改めて懐かしい彼の声を噛みしめながら、彼と向かい合う。彼と視線を合わせた瞬間に、私ははたと我に返った。
よほど気が動転していたのか、久しぶりに再会したというのに、きちんと挨拶をしていないことに気が付く。私は慌てて口を開いた。

「あのっ、ご無沙汰しております…熊澤室長」
「ふっ、室長か。懐かしいな」

彼の口元がふっと緩んだのを見て、自分の発言を後悔した。
今も彼が室長かどうかは分からない。
人一倍努力家で才能溢れる彼のことだ。きっと今ではもっと上の役職に就いているに違いない。
この三年間、日本の経済界のニュースを見聞きする時も、あえてクマザワの名前を避けていた私には、知り得ない情報だった。

「あっ、申し訳ありません、つい…」
「いや、いいんだ。俺はもう君の上司じゃないから、そんなに畏まって話さなくてもいいさ」
「そう言われましても…」

ついついビジネスライクになる私に対して、彼は初めて会ったときのようなプライベートの顔をした。

「できれば、名前も普通に呼んでほしい」
「……熊澤さん?」
「疑問符は要らない」

私がぎこちなく彼の名前を呼ぶと、彼は軽く注意しながらも、柔らかい表情で頷いた。

「まずは、君がここへやって来た事情を聞こう。
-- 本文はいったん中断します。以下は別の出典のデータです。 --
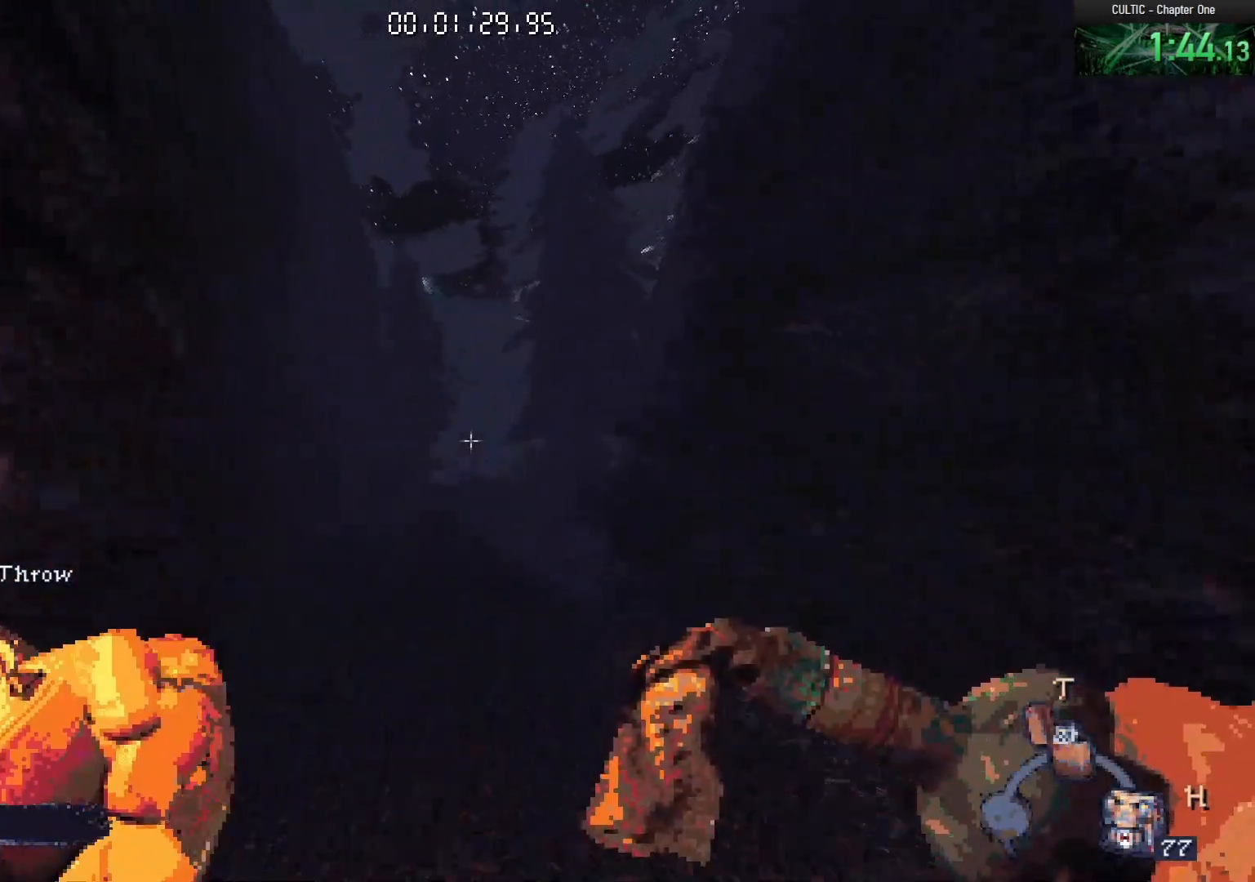
{"keys": ["w"], "mouse": [], "events": [[250, "a", "up"]]}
……まあ、だいたいの見当はもう付いてるんだが」

そう言われて、これまでの経緯を簡単に説明する。一年前に三浦さんと偶然出会ったこと。“しおり”と仲良くなったこと。そして、今日は二人にホームパーティーだと呼ばれてやって来たこと。
私の話を途中まで聞いたところで、彼は頭を抱えだした。どうやら、彼が予想していた以上の内容だったようだ。
私の話を聞き終えると、彼ははぁと大きく溜息をついてから顔を上げ、それからもう一度しっかりと私の方を向いて、頭を下げた。
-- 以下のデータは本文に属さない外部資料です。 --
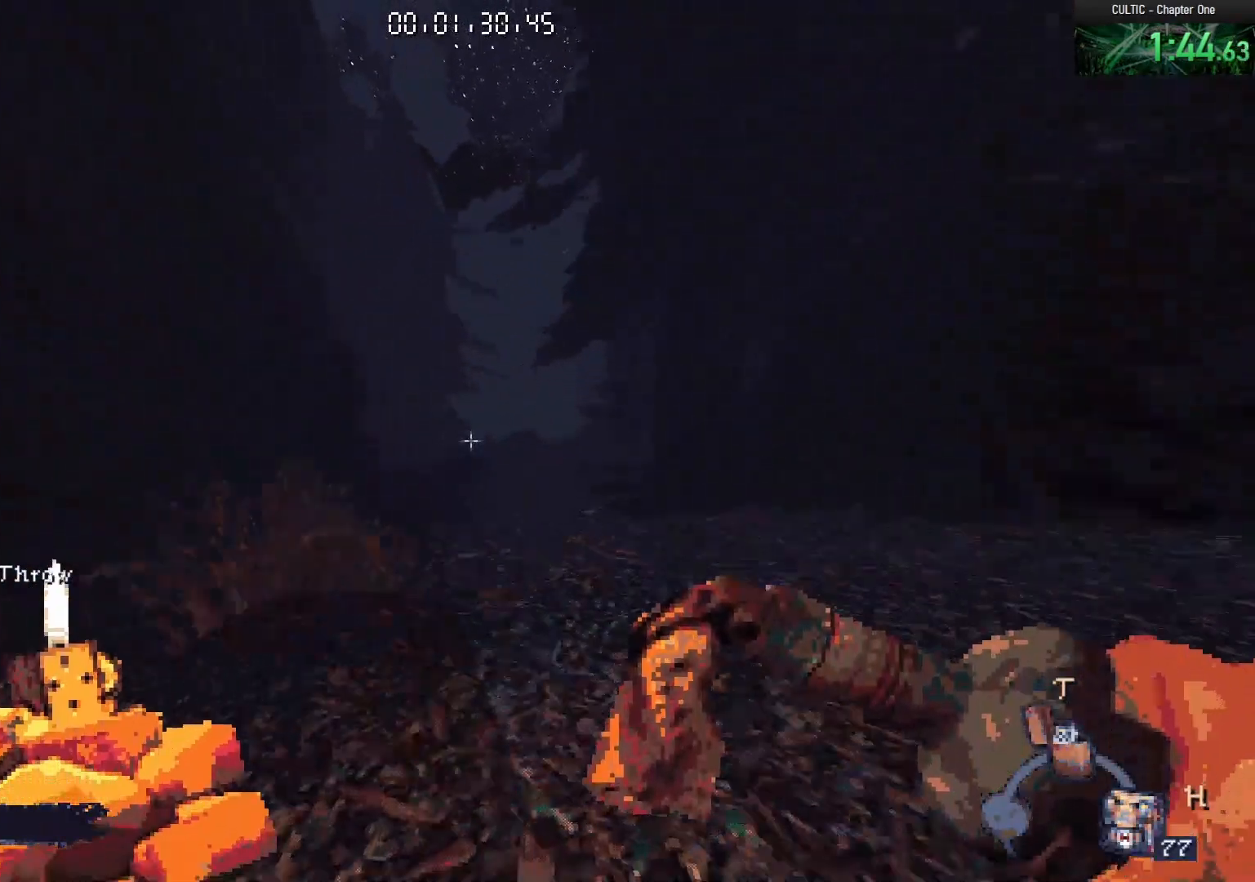
{"keys": ["w"], "mouse": [], "events": [[33, "space", "down"], [183, "a", "down"], [183, "space", "up"], [317, "a", "up"]]}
「まずは、謝らせてくれ。君を巻き込んですまなかった」
「…いえ、そんな風に思っていないですから大丈夫です。頭を上げて下さい」
「そういう訳にはいかない。俺の友人は君に嘘を付いて、君を振り回した。おそらく、俺に盛大なお節介を焼くために」

彼の言葉の意味を何となく理解する。
おそらく、私は今日ここへ彼に引き合わされるために呼ばれたのだ。つまりは、ホームパーティーは私をおびき寄せるための嘘ということ。何の為にかはこれまた不明だが、単なるサプライズにしては手が込んでいる。